A recent study reveals that while many pharmacies in British Columbia can provide the abortion pill mifepristone quickly, significant barriers remain for some women needing this crucial medication. Published on November 6, 2023, in JAMA Network Open, the research offers an important overview of pharmacy-level access to mifepristone across the province.
Mifepristone is a medication used for medical abortions and can be prescribed by any physician or nurse practitioner in Canada. Following regulations in 2017, Health Canada lifted previous requirements for pharmacists to complete specific training or for pharmacies to register with the manufacturer, aiming to improve access to abortion care. The study indicates that while access has improved notably, gaps persist.
Dr. Elizabeth Nethery, the lead author and a postdoctoral research fellow at the University of British Columbia’s faculty of pharmaceutical sciences, emphasized the importance of timely access. “In abortion care, every day matters,” she stated. “The medication is approved for use up to the ninth week of pregnancy, but people usually become aware they’re pregnant at around six to seven weeks, so timely access is important to maintain and respect a person’s choice to have an abortion.”
Access Patterns Revealed
The research team conducted a “mystery shopper” survey in the summer of 2024, contacting more than 1,400 pharmacies across British Columbia while posing as patients seeking mifepristone. The results showed that two-thirds, or 67 percent, of pharmacies could fill the prescription within three days, a timeframe considered acceptable for urgent care.

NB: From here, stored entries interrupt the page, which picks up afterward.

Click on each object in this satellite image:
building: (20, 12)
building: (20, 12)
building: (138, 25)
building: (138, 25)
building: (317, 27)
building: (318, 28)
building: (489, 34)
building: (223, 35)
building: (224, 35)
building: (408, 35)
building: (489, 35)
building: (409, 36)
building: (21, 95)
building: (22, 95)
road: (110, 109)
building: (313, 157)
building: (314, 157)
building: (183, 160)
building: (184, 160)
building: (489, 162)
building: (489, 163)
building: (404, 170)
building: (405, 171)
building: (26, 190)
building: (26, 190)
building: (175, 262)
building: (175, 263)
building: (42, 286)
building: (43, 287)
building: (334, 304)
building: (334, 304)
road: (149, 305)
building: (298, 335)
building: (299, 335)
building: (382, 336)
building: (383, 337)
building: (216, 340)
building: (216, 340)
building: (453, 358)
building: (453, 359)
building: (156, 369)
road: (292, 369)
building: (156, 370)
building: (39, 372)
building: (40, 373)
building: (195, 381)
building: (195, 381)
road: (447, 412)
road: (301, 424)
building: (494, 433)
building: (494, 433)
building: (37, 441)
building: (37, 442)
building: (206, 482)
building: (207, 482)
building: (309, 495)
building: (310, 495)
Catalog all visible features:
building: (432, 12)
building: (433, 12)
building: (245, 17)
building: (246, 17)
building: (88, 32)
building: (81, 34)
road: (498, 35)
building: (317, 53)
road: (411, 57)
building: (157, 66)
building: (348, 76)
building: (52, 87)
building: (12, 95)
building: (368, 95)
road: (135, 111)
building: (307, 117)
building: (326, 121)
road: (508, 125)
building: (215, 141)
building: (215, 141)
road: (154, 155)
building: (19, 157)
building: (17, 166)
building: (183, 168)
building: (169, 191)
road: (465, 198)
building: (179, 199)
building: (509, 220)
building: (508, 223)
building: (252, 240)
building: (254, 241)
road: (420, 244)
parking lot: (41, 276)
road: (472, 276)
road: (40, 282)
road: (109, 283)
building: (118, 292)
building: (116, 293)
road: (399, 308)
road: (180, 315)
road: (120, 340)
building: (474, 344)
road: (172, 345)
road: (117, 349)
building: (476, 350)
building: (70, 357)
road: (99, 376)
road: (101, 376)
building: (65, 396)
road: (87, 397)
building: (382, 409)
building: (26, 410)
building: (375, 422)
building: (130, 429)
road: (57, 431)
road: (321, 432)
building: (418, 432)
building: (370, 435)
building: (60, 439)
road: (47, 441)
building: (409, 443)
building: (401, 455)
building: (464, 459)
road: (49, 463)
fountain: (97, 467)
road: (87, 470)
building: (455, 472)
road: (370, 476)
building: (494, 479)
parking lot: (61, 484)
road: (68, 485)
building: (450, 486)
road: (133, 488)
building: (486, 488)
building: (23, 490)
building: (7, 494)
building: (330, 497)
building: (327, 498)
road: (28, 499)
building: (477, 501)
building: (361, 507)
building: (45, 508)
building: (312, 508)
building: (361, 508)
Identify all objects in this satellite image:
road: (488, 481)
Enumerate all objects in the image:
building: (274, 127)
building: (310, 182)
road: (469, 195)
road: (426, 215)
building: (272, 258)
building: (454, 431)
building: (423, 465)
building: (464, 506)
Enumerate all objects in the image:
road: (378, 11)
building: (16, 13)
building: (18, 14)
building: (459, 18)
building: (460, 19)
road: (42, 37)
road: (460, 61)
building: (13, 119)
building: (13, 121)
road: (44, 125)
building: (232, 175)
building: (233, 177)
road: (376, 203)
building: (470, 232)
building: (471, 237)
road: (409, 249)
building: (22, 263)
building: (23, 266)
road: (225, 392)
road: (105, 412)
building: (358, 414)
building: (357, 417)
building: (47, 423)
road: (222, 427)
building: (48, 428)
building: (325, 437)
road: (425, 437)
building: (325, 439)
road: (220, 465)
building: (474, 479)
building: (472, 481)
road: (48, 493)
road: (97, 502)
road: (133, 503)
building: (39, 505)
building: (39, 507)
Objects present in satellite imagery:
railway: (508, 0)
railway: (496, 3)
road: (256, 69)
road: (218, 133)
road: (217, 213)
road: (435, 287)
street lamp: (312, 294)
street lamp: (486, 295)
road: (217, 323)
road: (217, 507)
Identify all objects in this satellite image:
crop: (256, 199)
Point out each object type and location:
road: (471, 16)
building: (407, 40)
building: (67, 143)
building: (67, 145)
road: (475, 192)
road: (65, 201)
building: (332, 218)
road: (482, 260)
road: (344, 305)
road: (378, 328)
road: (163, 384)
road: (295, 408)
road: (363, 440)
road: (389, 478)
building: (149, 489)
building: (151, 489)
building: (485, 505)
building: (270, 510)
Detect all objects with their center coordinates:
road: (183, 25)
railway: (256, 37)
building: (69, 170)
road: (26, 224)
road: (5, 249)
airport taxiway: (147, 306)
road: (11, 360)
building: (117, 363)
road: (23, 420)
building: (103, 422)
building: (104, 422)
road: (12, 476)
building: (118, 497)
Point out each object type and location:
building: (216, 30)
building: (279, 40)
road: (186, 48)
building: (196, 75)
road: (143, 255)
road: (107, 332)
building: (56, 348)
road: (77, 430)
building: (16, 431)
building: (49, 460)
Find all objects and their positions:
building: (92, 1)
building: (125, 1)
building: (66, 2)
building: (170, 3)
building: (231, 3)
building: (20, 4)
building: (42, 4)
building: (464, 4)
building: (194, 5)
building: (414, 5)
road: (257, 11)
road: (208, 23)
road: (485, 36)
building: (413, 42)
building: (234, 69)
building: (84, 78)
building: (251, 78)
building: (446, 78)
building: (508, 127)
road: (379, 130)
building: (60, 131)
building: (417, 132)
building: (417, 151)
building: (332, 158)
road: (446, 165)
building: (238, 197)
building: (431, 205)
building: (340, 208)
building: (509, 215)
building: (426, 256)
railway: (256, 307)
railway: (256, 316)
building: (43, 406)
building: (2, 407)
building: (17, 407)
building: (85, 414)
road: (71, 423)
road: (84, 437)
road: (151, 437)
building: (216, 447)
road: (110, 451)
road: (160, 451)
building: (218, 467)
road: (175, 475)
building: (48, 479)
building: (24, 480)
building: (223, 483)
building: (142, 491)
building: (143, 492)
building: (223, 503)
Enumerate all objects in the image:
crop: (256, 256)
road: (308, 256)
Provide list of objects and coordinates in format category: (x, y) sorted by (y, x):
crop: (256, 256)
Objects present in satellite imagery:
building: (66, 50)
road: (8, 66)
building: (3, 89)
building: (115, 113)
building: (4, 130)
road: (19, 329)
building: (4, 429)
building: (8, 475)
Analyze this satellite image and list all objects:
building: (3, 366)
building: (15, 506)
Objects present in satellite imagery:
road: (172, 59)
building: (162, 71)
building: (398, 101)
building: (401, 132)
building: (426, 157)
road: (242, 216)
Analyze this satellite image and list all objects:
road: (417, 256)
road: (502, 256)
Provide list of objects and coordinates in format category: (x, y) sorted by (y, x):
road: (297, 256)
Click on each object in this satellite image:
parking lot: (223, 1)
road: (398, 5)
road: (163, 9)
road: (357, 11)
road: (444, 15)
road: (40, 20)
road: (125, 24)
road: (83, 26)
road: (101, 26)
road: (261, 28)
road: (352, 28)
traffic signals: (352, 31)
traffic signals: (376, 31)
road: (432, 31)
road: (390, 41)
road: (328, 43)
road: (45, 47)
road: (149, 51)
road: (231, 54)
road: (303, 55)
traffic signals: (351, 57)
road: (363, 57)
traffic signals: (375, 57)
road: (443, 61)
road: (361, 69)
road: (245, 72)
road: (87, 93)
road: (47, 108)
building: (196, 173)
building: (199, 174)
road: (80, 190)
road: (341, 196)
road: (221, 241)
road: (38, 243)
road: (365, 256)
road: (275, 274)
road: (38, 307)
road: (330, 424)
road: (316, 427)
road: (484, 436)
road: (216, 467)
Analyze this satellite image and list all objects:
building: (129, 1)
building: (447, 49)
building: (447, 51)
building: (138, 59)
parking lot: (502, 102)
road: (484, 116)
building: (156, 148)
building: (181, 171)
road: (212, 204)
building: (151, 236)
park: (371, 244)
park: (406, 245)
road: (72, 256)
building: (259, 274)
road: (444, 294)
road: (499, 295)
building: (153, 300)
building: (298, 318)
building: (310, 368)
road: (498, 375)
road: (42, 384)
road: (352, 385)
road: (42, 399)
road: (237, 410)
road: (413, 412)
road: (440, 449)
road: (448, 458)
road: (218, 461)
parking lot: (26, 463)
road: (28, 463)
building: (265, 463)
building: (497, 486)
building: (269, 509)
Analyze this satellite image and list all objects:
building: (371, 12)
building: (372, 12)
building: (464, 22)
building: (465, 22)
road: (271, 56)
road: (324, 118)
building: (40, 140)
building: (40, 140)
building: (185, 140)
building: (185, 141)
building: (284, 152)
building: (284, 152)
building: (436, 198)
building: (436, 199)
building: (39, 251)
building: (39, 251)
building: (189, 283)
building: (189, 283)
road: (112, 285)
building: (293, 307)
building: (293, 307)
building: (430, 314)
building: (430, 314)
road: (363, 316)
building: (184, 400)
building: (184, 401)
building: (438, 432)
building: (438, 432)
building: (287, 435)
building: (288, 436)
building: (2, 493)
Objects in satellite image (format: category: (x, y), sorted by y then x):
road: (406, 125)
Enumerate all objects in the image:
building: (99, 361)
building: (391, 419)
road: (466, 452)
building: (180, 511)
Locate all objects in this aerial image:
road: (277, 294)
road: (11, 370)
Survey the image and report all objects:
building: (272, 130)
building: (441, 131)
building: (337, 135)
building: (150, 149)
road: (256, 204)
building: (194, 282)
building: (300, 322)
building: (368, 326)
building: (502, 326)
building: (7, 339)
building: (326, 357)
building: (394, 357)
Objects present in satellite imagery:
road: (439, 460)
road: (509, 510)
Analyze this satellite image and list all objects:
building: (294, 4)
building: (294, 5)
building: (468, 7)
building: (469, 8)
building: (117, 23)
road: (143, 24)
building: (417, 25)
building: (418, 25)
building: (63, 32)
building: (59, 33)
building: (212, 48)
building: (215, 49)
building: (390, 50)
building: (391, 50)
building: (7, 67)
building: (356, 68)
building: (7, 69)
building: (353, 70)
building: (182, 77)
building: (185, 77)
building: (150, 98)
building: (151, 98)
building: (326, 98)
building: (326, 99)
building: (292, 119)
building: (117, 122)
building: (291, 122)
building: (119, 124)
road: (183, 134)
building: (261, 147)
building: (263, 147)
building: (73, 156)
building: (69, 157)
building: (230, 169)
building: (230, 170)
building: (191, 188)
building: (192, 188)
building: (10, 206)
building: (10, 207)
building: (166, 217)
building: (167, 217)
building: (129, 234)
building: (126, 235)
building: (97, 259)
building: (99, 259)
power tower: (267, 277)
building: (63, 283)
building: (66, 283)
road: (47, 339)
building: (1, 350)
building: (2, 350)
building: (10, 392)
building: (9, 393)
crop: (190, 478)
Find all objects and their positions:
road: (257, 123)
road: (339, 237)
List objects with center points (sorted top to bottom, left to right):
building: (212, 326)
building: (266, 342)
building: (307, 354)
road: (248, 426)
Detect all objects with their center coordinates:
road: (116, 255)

Interestingly, rural pharmacies performed slightly better than their urban counterparts. Researchers speculate that in smaller communities, pharmacists are more familiar with local medication stock and can coordinate better. In contrast, urban pharmacies, despite being more numerous, often directed callers to “try somewhere else” without offering assistance.
The study found no significant link between pharmacy chain affiliation and access levels. Independent, franchise, and large-brand pharmacies exhibited similar availability, indicating that corporate structure does not necessarily predict access.
Challenges and Recommendations
Among the pharmacies that could not fill prescriptions within the three-day window, only one in three provided a valid referral to another pharmacy that could. This lack of robust referral practices creates additional stress for patients, particularly those in marginalized or lower-income communities. For example, a patient in Vancouver may need to contact five or six pharmacies just to find one that has mifepristone available, wasting valuable time and increasing anxiety.
Dr. Laura Schummers, a senior author and assistant professor at UBC’s faculty of pharmaceutical sciences, highlighted the impact of these challenges. “It should be straightforward,” she noted, expressing concern over the unnecessary hurdles faced by patients.
To address these issues, researchers advocate for better communication among pharmacies, clearer referral systems, and ongoing training for pharmacists. Dr. Schummers remarked, “In many ways, what we found is a success story. When mifepristone is treated like a routine prescription, B.C. pharmacies are, for the most part, supporting local access to this important health care service.”
The findings of this study underscore the need for continued efforts to bridge gaps in access to mifepristone in British Columbia, ensuring that all individuals can receive timely and equitable care.